2021 West Virginia Code
Chapter 44. Administration of Estates and Trusts
Article 9. Persons Presumed to Be Dead and Their Estates
§44-9-6. Order Declaring Presumption Established; Probate of Will; Letters Testamentary or of Administration; Their Effect; Death Certificate Issued Upon Order
If the commission is satisfied, upon the hearing or from the report of the fiduciary commissioner, that the legal presumption of death is established, the commission shall so declare by order, shall then proceed to hear, and to grant, if proper, the application for probate of the will of such supposed decedent, if such there be, and to grant letters testamentary or of administration, as the case may require, to the party entitled thereto, who shall qualify and give bonds as in cases of persons known to be dead. The probate of any such will and such letters, until revoked, and all acts done in pursuance thereof and in reliance thereupon, shall be as valid as if the supposed decedent were in fact dead.

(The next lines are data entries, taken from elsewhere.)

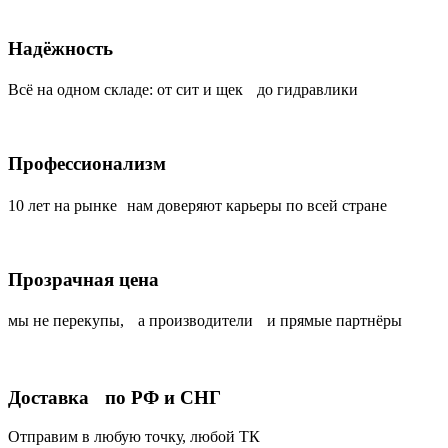
Надёжность
Всё на одном складе: от сит и щек до гидравлики
Профессионализм
10 лет на рынке нам доверяют карьеры по всей стране
Прозрачная цена
мы не перекупы, а производители и прямые партнёры
Доставка по РФ и СНГ
Отправим в любую точку, любой ТК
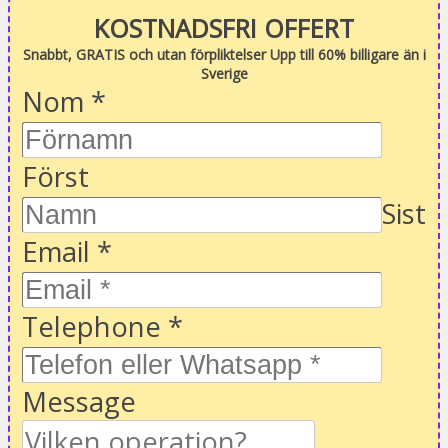
KOSTNADSFRI OFFERT
Snabbt, GRATIS och utan förpliktelser Upp till 60% billigare än i
Sverige
Nom
*
Först
Sist
Email
*
Telephone
*
Message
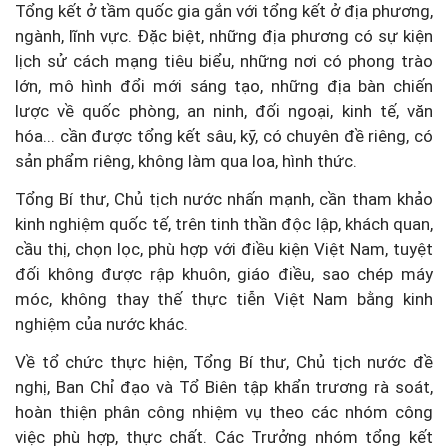
Tổng kết ở tầm quốc gia gắn với tổng kết ở địa phương,
ngành, lĩnh vực. Đặc biệt, những địa phương có sự kiện
lịch sử cách mạng tiêu biểu, những nơi có phong trào
lớn, mô hình đổi mới sáng tạo, những địa bàn chiến
lược về quốc phòng, an ninh, đối ngoại, kinh tế, văn
hóa... cần được tổng kết sâu, kỹ, có chuyên đề riêng, có
sản phẩm riêng, không làm qua loa, hình thức.
Tổng Bí thư, Chủ tịch nước nhấn mạnh, cần tham khảo
kinh nghiệm quốc tế, trên tinh thần độc lập, khách quan,
cầu thị, chọn lọc, phù hợp với điều kiện Việt Nam, tuyệt
đối không được rập khuôn, giáo điều, sao chép máy
móc, không thay thế thực tiễn Việt Nam bằng kinh
nghiệm của nước khác.
Về tổ chức thực hiện, Tổng Bí thư, Chủ tịch nước đề
nghị, Ban Chỉ đạo và Tổ Biên tập khẩn trương rà soát,
hoàn thiện phân công nhiệm vụ theo các nhóm công
việc phù hợp, thực chất. Các Trưởng nhóm tổng kết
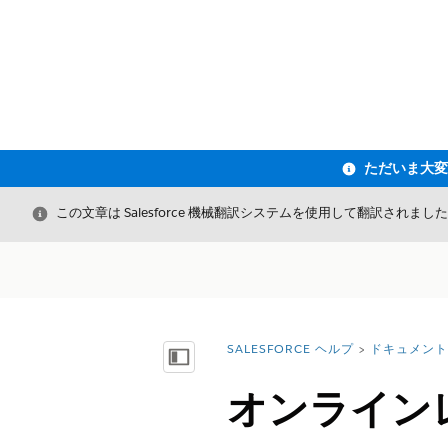
閉じる
この文章は Salesforce 機械翻訳システムを使用して翻訳されまし
SALESFORCE ヘルプ
ドキュメント
詳細情報:
目次を表示
オンライン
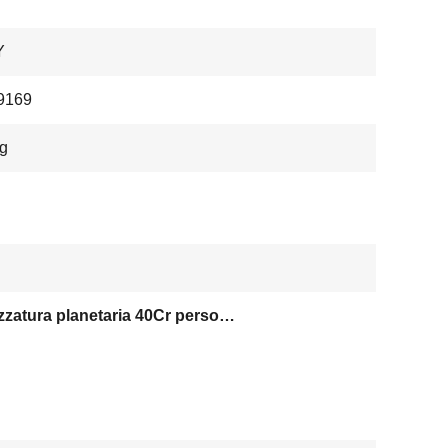
Y
9169
g
Attrezzatura planetaria 40Cr personalizzabile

Immediately upon the entry of such order declaring that the legal presumption of death is established, the commission shall direct the clerk thereof forthwith to make and deliver to the state registrar of vital statistics the order and such personal data and other information from the records of the proceedings as may enable the state registrar of vital statistics to issue a death certificate. Upon receipt of the order, personal data and other information, the registrar of vital statistics shall forthwith issue and deliver by mail unto the clerk of the county commission wherein such order was entered, a death certificate in the form prescribed by law, except that no medical certification shall be required. The clerk shall record such death certificate in the manner set forth in section nineteen, article five, chapter sixteen of this code.